Over the past few days I thought I had it all wrong, I fretted that some of the bold pronouncements I've made in these posts would be shown to be flat out bogus, rash, even naive. I began to wonder if maybe this time our Canadian forces in Kandahar would prove all the old lessons wrong and succeed where other armies, some vastly more powerful and vastly more ruthless, had failed time and again.
Until yesterday, the Battle of Panjwai seemed destined to enter the annals of Canadian military history alongside Lundy's Lane or the Scheldt or Paardeberg. Until yesterday the senior officers commanding Canadian forces over there were sure that we were about to hand the Taliban their heads on a platter. We had run them to ground and they were doomed. On Saturday, Brigadier David Fraser pronounced: "We've got the Taliban surrounded." Sure the insurgents were putting up a determined fight but their fate was sealed. Their day of reckoning was going to be 9/11 and how perfect would that be?
To me, it all sounded too good to be true. Had we really wrested the iniative away from the insurgents? Were we really so brilliant and so skilful that we managed to trap them in a 'kill zone' of our making? If this was true, as General Fraser assured us, we Canadians were about to show every other army on the planet 'how it was done' by real professionals.
Whoops, we got it wrong. All the bravado that was pouring out of Fraser and his colonels was just a lot of wishful thinking. On September 11 our troops set out to claim their victory, marching on the hapless Taliban positions. It was 'surrender or die' time for the insurgents. Except when we got there, they'd gone. They had vanished, slipped away to fight another day at a time and place of their choosing, not ours.

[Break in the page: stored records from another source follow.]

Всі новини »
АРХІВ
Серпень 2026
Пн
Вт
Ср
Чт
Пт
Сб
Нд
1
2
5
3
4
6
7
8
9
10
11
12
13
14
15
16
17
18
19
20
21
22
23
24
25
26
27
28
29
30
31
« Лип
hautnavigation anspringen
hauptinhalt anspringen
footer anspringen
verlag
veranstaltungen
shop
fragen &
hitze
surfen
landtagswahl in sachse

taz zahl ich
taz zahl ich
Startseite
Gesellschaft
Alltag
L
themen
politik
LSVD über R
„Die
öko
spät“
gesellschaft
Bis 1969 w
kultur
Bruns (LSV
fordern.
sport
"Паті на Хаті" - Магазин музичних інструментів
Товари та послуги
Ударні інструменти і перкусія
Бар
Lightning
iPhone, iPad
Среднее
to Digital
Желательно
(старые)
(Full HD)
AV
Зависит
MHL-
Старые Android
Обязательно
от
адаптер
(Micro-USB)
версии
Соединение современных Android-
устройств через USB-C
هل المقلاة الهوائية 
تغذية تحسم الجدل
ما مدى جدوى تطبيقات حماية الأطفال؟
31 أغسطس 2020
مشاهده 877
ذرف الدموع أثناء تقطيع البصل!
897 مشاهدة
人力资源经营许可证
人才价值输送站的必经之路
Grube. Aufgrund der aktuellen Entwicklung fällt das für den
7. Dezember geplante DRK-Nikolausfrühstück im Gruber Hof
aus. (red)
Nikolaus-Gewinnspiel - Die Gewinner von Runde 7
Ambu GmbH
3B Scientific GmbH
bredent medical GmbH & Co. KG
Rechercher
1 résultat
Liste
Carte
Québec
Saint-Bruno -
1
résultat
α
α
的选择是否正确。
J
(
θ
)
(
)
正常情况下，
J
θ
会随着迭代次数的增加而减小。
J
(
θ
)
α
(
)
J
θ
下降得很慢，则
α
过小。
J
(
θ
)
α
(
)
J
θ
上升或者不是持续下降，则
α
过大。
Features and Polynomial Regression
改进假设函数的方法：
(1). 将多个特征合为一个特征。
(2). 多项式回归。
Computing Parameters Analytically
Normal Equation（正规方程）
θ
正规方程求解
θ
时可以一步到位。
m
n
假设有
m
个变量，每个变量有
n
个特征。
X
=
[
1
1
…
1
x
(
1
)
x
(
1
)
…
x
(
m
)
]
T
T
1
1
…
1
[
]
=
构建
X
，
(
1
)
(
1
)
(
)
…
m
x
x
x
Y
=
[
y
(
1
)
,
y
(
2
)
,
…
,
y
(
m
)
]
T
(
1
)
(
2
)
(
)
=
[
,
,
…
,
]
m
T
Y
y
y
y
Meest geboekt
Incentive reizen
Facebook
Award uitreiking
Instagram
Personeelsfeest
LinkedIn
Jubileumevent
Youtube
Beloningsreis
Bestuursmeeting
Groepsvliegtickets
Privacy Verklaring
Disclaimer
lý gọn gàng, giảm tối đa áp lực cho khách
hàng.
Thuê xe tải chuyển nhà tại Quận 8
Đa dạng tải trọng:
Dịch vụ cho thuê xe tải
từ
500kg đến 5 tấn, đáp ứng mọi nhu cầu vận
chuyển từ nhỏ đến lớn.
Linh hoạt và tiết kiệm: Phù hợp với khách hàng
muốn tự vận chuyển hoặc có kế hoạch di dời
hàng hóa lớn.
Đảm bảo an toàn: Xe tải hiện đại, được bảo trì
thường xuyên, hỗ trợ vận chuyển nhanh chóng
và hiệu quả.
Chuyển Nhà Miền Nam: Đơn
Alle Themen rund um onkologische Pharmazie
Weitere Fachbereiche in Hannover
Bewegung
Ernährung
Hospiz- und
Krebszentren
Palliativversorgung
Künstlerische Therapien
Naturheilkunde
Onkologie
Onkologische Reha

But didn't we have these villains surrounded? General Fraser told us they had no way out. Of course the reporters who duly copied all of this down didn't ask the general why the Taliban simply couldn't leave the same way they had been freely coming through our cordon to reinforce their fighters for days.
Turns out we didn't have them surrounded, trapped quite as well as the general claimed. We now know that they left, en masse, and they escaped - get this - to the east, to the west, to the north and, of course, to Pakistan in the south. If they'd all broken through at one point, okay, that stuff can happen. But if they can go in any bloody direction they choose, that doesn't look very good.
We had the armour, we had the heavy guns, we had the artillery, we had the air power, we even had them outnumbered and they slipped away, apparently with incredible ease. According to the rules of an insurgency, the Taliban won this battle if only by virtue of not being annihilated.
I have no doubt that our soldiers fought bravely and well. The problem here isn't at their level. This screw up rests in the laps of General Fraser and his boastful colonels and carries on from there straight to General Hillier, Defence Minister O'Connor and his boss, Little Stevie. This was their show and they botched it.
So, we're not going to have to rewrite the book on guerrilla war and counter-insurgency after all but this might be a good time to take it down off the shelf and read it.